Prep Baseball Report

Indiana Baseball 'Dinosaur' Jim Reinebold Passes at 87



By Steve Krah
Indiana Correspondent


http://www.IndianaRBI.com


I can still seem him.

Leaning on a fungo bat on a crisp South Bend day and grinning from the ear to ear.

Jim Reinebold was in his element — on a baseball field.

I asked him more than once over the years, how many grounders and fly balls he had launched with his trusty club.

“A million?”

“Two million?”

He didn’t know the answer, but you were sure each was delivered with a purpose.

Reienbold, who died Wednesday, Feb. 8 at 87, insisted on doing things the way he thought was right.

Very quiet most of the time, but very intense when things were being done incorrectly or he thought the game was being disrespected.

J.R. was not going to stand for that.

Players wore their uniforms just so and they didn’t wear their caps backward — not in Reienbold’s dugout.

Reinebold was one of the first inducted into the first Hall of Fame class of Indiana High School Baseball Coaches Association in 1979, an organization he helped found in 1971.

That makes sense because No. 4 was an original.

Generally credited with starting the tradition of presenting a “dinosaur” T-shirt to 20-year veterans of the IHSBCA, Reinebold did not shy away from the prehistoric description when it was attached to him.

A “dinosaur” in Reinebold’s gleaming eyes meant “you’ve been around a long time.”

But that’s not all.

“They believe in discipline and respect for the game,” Reinebold once said of old-schoolers like himself.

Young men who wore the uniform at Greene Township and South Bend Clay high schools when South Bend native was on the bench knew his passion and his drive.

Those “Hot Dog Classic” classes between Reienbold’s Clay Colonials and Ken Schreiber’s LaPorte Slicers were doozies.

Reinebold’s teams won 646 games — at the time of his retirement from high school baseball the most in state history — with an Indiana High School Athletic Association state title in 1970.

Then came a long stint in professional baseball, which included coaching in the Chicago White Sox, Chicago Cubs and Oakland Athletics organizations.

One the stories he liked to tell was set in 1971 when he working for the A’s and managing at short-season Coos Bay-North Bend — the latter a remote seaside town in Oregon.

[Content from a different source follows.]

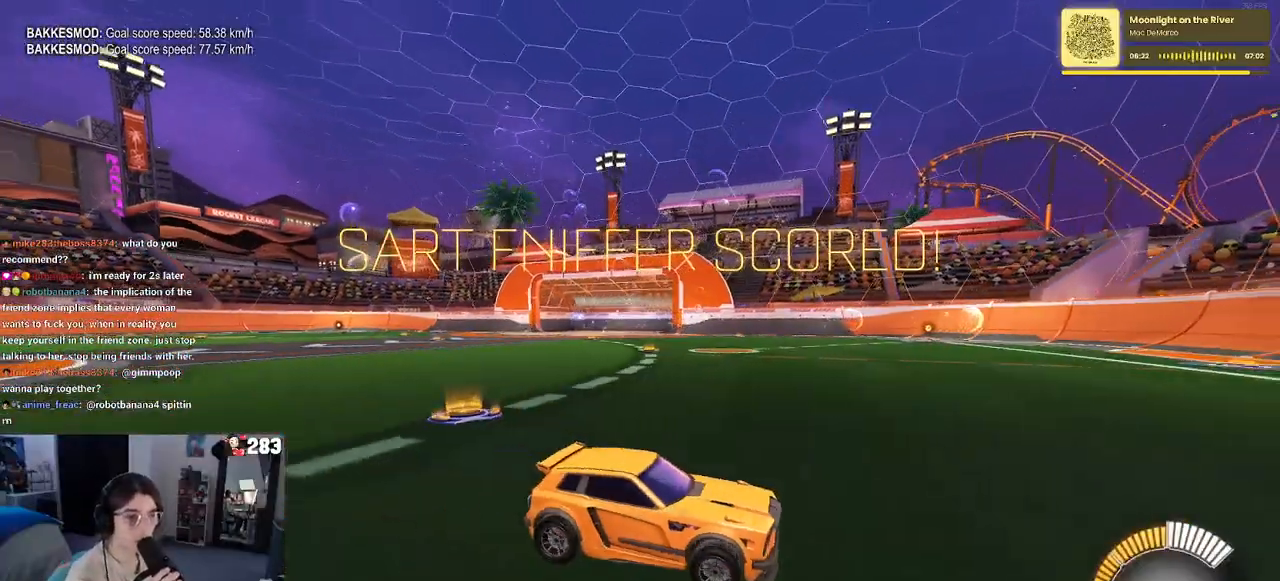
{"buttons": ["R2"], "left_stick": "center", "right_stick": "center", "events": []}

This club was far down the chain and got hand-me-downs from he parent club in Oakland.

“They’d turn the pants inside-out and re-sew them,” recalled Reinebold.

One day, the team ran out of baseballs so J.R. got on the phone to Oakland and who answers the phone but owner Charles O. Finley himself.

When Reinebold told him about his baseball shortage, there was no shipment on the way from Oakland. Charlie O. just told him to go to the local sporting goods store.

Reinebold was a fixture around Coveleski Stadium (now known as Four Winds Field), a place where son Joel has the distinction of clubbing the first home run and being the groundskeeper for many years. Jim was a long-time coach for the South Bend White Sox and South Bend Silver Hawks.

All that wisdom was shared in a new setting when Jim and Joel (who is now the head coach at Clay) started the Jim Reinebold Fall Baseball Camp in 1993. Instruction was — and still is — the hallmark of the annual gathering of players from around northern Indiana and southern Michigan.

Games were often stopped in the middle when J.R. saw something that needed to be addressed on the spot and the there was some yelling involved.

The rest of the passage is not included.